Extract to read START

However, very few of those born when Emma was first popular are likely to still be alive.
```{r posterior}
posterior <-
left_join(p_name_age,
select(filter(age_distr, sex == !!sex), birthyear, prior = p_age),
by = c(year = "birthyear")) %>%
rename(likelihood = prop) %>%
# fill in missing values with 0
mutate(prior = if_else(is.na(prior), 0, prior),
# postrior
post = likelihood * prior,
# normalize posterior to sum to 1
post = post / sum(post))
```
Let's plot the prior ($P(age)$), likelihood ($P(name | age)$), and posterior ($P(name | age)$).
```{r plot_posterior}
posterior %>%
select(age, post, likelihood, prior) %>%
gather(variable, value, -age) %>%
mutate(variable = recode(variable, post = "P(age | name)",
likelihood = "P(name | age)", prior = "P(age)"),
variable = factor(variable,
levels = c("P(age)", "P(name | age)",
"P(age | name)"))) %>%
ggplot(aes(y = value, x = age)) +
geom_line() +
facet_wrap(~ variable, ncol = 1, scales = "free_y")
```
Alternatively, instead of calculating $p(age | name, sex)$ from Bayes' Theorem,
we can calculate it directly from the joint distribution of name, age, and sex.
$$
p(age | name, sex) = p(age, name, sex) / p(name, sex)
$$
```{r}
baby_names_joint <- baby_names %>%
# add probability that the person is alive
left_join(select(age_distr, age, sex, birthyear, p_alive),
by = c("sex", year = "birthyear")) %>%
# calculate number alive
filter(year >= 1900) %>%
mutate(n_alive = p_alive * n) %>%
# calculate p(sex, age, name)
# number alive with sex, age, name / total estimated to be alive
mutate(prop = n_alive / sum(n_alive))
```
Calculate $p(name, sex)$ by summing the probabilities of all
combinations of age and sex.
```{r}
p_name_sex <- baby_names_joint %>%
group_by(name, sex) %>%
summarise(prop = sum(prop))
```
Calculate,
$$
p(\text{age} | \text{name}, \text{sex}) = \frac{p(\text{age}, \text{name}, \text{sex})}{p(\text{name}, \text{sex})}
$$
```{r}
inner_join(baby_names_joint,
select(p_name_sex, name, sex, p_name_sex = prop),
by = c("name", "sex")) %>%
mutate(p_age = prop / p_name_sex)

Extract to read END

◆ Task to complete ◆
Pick up the R walkthrough on estimating age from a name and sex and continue it from its last line.

Data extracts START

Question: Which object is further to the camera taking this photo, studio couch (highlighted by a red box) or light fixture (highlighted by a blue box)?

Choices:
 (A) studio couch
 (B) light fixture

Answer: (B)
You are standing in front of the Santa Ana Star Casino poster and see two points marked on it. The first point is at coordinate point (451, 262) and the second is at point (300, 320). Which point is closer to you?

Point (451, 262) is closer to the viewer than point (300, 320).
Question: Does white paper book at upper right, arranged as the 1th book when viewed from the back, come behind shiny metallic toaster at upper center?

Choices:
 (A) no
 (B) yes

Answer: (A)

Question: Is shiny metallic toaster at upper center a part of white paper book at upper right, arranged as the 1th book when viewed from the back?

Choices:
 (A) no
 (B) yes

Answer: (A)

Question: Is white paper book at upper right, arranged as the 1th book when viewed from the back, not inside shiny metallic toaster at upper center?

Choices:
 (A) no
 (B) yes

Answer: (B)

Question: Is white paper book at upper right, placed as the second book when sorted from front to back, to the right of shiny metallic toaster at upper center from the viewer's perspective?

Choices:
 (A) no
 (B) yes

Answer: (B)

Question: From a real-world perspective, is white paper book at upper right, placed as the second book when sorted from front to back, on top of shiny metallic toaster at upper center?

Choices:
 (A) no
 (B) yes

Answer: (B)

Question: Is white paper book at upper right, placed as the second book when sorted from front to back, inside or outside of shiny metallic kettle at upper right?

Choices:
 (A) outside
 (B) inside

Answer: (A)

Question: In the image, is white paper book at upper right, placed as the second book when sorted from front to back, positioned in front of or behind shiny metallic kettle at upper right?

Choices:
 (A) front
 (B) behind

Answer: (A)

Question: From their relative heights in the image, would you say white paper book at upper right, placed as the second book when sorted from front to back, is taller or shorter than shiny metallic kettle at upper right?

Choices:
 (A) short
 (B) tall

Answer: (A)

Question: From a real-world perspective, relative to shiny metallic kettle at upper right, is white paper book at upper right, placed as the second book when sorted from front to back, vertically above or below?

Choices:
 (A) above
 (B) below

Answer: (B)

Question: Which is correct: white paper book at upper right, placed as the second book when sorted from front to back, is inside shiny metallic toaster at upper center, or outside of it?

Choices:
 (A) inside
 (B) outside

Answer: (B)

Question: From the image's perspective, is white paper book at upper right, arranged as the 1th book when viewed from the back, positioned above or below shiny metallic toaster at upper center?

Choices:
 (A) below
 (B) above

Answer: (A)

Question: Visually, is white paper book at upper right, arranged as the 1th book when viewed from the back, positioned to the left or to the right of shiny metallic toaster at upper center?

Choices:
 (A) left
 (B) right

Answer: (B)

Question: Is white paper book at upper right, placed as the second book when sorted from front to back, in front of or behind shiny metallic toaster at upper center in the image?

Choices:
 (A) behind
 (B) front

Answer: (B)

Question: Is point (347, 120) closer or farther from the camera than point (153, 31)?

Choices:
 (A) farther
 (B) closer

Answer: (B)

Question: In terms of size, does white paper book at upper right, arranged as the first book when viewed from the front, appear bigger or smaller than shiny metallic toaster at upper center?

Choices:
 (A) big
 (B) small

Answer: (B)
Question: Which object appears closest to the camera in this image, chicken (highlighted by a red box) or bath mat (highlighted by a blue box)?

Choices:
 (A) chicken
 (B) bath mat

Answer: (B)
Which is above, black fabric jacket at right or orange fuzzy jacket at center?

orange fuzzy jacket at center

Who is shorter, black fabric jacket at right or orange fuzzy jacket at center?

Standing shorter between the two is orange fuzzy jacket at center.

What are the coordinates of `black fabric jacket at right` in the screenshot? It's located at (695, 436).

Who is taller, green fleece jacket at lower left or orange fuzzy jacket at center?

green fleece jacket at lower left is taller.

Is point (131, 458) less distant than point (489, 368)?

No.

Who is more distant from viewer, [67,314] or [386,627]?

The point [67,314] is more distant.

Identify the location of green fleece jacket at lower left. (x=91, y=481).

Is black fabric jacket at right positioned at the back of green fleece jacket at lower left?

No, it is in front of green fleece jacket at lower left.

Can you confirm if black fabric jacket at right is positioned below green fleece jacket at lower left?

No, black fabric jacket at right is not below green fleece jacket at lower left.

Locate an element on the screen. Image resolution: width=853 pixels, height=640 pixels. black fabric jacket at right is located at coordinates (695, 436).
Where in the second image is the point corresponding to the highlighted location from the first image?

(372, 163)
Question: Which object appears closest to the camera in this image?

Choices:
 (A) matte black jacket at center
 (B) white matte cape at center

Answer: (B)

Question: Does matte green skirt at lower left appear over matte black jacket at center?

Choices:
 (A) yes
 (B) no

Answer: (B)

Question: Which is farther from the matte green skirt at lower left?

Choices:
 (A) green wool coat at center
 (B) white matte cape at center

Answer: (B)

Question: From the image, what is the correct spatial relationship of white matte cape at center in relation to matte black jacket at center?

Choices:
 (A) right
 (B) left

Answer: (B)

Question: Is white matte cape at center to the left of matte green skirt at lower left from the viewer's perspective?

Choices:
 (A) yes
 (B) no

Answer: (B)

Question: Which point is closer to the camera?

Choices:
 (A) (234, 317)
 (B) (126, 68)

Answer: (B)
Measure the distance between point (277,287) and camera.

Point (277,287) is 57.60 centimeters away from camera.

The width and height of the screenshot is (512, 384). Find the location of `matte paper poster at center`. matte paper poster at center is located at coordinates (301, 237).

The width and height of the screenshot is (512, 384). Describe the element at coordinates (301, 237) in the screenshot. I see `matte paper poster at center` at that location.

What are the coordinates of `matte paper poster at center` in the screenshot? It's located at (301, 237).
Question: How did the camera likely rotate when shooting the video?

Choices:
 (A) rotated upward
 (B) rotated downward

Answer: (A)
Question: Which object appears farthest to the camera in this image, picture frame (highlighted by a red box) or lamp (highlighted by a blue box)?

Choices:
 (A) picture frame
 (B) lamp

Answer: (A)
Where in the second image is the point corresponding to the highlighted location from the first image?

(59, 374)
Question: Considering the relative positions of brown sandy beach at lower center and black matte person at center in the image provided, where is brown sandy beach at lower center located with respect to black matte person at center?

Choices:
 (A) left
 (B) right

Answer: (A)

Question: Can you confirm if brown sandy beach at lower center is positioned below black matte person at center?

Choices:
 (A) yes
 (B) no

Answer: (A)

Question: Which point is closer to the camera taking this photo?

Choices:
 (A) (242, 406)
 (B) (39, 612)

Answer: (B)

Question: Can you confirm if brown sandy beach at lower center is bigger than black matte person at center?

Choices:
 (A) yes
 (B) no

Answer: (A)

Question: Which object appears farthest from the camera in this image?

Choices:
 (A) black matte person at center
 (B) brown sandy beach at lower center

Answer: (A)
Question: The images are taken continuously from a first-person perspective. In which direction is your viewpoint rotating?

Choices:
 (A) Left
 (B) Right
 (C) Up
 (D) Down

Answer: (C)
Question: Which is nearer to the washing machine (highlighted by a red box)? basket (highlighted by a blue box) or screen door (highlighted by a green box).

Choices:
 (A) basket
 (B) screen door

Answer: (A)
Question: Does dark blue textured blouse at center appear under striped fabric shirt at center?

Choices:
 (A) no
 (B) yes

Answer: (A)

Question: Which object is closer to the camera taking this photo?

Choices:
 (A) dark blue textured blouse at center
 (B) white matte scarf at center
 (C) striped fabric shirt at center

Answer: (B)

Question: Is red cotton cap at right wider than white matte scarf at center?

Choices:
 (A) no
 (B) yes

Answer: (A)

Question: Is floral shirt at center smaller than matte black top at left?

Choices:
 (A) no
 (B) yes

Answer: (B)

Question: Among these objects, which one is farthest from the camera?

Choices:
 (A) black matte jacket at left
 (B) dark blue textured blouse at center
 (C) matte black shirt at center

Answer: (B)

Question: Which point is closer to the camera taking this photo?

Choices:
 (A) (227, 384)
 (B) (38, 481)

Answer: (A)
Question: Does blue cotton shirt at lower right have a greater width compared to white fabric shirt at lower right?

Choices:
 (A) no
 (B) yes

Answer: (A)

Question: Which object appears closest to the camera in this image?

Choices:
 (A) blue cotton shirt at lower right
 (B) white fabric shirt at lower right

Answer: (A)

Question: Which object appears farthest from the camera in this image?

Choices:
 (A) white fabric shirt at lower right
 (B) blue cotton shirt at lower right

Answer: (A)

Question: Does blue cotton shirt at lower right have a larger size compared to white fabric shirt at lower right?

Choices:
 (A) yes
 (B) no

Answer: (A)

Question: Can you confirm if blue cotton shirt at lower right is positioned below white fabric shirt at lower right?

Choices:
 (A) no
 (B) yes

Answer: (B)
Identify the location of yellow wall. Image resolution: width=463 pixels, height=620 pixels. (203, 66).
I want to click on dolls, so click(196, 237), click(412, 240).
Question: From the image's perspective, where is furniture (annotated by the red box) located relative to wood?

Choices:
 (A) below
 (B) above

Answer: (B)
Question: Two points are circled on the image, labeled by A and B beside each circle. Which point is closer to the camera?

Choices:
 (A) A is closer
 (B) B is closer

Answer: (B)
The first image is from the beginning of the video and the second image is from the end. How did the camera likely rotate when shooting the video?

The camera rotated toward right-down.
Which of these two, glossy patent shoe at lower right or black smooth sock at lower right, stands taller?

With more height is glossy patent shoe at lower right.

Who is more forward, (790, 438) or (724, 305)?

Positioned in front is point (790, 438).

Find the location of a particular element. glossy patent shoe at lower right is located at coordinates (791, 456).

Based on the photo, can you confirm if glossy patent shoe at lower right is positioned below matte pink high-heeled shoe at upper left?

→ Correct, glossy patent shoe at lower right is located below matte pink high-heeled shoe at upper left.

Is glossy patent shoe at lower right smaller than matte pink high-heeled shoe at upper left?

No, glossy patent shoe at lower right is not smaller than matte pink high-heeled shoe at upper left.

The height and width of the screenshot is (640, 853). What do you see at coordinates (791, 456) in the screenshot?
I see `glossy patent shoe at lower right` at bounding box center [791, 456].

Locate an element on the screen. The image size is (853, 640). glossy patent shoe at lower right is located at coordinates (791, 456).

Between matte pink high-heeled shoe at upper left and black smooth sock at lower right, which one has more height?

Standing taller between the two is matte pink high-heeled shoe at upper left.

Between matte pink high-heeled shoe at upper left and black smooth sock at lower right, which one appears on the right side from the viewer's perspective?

Data extracts END

◆ Answer area ◆
```
### Questions
1. Which name provides the most information about a person's age? Which provides the least?
1. Consider a rare name - what is the probability in years in which there is no sample. How does that affect the analysis? What would you do about it?
```{r}
filter(baby_names, sex == "M") %>%
count(name) %>%
filter(nn == 1) %>%
sample_n(1)
```
1. How would you calculate $p(age | name)$ if you don't know the sex of the individual?
### References
This example is derived from [How to Tell Someone’s Age When All You Know Is Her Name](https://fivethirtyeight.com/features/how-to-tell-someones-age-when-all-you-know-is-her-name/).
Inferring characteristics of individuals given their name are common. See these related packages:
- [gender](https://github.com/ropensci/gender): An R package for predicting gender from a name using historical name data.
- [genderizeR](https://github.com/kalimu/genderizeR) Another package for predicting gender from first names.
- [wru](https://github.com/kosukeimai/wru): R package to predict race/ethnicity from surnames and geolocation information, based on [this paper](http://imai.princeton.edu/research/race.html)